Nanosecond fluorescence dynamic Stokes shift of tryptophan in a protein matrix

The fluorescent dynamic Stokes shift (FDSS) method has emphasized a time-dependent dipolar relaxation process around the single tryptophan residue (Trp31) in cytidine monophosphate kinase from E. coli (CMPK). This Trp residue, located close to the protein surface in a hydrophobic pocket, is weakly accessible to acrylamide, a water-soluble quencher.
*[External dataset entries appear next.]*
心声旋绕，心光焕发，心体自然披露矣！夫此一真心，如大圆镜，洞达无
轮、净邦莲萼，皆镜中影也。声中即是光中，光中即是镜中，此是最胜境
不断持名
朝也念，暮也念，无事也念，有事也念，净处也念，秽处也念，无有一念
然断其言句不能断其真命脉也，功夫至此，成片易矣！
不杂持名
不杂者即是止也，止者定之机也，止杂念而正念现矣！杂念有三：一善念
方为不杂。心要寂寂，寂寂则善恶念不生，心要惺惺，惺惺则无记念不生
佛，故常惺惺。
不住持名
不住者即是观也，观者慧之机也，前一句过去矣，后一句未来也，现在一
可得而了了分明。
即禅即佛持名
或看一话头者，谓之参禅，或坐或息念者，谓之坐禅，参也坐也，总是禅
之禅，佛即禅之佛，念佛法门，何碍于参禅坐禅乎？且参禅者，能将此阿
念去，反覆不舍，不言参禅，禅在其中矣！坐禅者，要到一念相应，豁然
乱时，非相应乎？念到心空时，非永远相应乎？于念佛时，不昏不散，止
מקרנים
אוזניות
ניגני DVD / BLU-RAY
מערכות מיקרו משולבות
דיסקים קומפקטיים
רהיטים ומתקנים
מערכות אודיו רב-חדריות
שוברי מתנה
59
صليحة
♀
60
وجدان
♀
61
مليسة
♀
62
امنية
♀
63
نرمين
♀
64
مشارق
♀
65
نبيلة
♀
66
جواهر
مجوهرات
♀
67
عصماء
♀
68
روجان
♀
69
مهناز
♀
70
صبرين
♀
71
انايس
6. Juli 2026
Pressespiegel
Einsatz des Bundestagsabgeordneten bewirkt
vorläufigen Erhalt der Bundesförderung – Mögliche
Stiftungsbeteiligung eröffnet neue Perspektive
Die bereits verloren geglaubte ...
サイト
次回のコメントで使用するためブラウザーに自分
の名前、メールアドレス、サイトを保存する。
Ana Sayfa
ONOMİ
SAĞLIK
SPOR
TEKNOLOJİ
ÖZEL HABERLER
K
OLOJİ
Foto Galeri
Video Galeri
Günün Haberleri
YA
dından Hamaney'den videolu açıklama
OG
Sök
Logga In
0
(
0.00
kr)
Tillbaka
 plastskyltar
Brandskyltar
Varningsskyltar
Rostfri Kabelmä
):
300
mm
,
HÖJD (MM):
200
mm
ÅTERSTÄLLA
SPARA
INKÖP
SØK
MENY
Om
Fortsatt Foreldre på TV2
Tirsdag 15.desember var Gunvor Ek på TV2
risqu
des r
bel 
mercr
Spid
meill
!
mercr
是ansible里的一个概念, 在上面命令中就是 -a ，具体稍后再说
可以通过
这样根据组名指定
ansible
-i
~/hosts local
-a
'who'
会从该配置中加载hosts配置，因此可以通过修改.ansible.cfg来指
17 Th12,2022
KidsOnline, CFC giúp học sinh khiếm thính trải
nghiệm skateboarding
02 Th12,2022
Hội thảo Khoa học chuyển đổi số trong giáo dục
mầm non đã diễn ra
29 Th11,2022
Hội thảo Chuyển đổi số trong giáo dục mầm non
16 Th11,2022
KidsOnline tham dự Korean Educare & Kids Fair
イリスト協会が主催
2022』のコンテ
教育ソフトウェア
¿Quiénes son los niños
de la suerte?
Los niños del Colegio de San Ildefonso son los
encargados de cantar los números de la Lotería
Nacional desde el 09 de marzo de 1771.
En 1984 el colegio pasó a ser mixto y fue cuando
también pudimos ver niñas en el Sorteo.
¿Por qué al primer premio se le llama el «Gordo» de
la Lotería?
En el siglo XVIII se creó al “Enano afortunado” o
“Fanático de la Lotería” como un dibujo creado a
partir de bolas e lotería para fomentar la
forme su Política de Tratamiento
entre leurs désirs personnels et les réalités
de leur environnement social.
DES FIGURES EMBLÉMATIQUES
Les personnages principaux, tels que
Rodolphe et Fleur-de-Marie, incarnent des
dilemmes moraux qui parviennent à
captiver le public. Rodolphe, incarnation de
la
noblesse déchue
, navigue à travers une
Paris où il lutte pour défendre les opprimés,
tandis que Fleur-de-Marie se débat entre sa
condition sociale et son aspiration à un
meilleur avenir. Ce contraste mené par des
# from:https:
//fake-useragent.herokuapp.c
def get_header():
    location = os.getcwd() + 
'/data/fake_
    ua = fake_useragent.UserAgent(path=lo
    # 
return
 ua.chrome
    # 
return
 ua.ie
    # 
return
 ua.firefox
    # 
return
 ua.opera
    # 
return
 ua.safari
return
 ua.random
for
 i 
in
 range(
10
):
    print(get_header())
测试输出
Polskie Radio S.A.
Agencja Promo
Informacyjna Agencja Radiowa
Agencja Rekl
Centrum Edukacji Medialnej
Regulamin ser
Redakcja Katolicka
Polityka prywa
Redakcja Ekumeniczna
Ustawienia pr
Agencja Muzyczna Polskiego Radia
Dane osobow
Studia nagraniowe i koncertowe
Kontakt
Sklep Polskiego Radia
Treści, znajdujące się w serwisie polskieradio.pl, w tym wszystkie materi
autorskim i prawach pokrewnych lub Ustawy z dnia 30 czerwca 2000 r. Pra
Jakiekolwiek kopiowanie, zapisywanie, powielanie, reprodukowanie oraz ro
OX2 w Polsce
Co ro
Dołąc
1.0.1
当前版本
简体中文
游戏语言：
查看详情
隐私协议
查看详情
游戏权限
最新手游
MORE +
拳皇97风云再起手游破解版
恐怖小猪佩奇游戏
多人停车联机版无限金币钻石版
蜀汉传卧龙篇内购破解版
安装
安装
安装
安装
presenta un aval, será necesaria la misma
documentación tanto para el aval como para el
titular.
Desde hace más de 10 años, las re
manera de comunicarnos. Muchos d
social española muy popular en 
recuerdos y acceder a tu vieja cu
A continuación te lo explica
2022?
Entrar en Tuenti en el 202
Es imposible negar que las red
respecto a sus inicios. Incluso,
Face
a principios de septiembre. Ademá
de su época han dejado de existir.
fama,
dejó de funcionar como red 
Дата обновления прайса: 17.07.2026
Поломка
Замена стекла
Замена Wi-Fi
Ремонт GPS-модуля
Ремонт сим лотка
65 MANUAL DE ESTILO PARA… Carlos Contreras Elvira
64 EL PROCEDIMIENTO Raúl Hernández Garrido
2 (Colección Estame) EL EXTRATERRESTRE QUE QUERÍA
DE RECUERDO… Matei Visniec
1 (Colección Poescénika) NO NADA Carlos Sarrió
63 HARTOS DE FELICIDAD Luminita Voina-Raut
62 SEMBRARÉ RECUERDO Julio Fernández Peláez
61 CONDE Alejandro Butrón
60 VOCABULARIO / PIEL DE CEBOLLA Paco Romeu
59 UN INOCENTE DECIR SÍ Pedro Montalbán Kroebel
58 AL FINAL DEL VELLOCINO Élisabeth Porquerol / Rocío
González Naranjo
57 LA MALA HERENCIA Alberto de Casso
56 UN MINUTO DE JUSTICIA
It exhibits fluorescence characteristics suitable for a detailed study of dipolar relaxation: (i) a fluorescence decay almost monoexponential and (ii) a fluorescence emission maximum of 329 nm, in a wavelength range intermediate between those of a completely polar environment and a strongly apolar one. This emission maximum is shifted to 320 nm by decreasing the temperature to 230-240 K with glycerol as cryoprotectant. A time constant (similar to 100 ps) affected by a negative preexponential, evidenced in the red-edge fluorescence intensity decays, supports the existence of an excited-state reaction. A multiphasic FDSS (with time constants ranging from similar to 100 ps to several nanoseconds) with a total amplitude between 130 and 340 cm(-1) (0.4-1 kcal.mol(-1)) is observed in the temperature range 293-232 K and not below.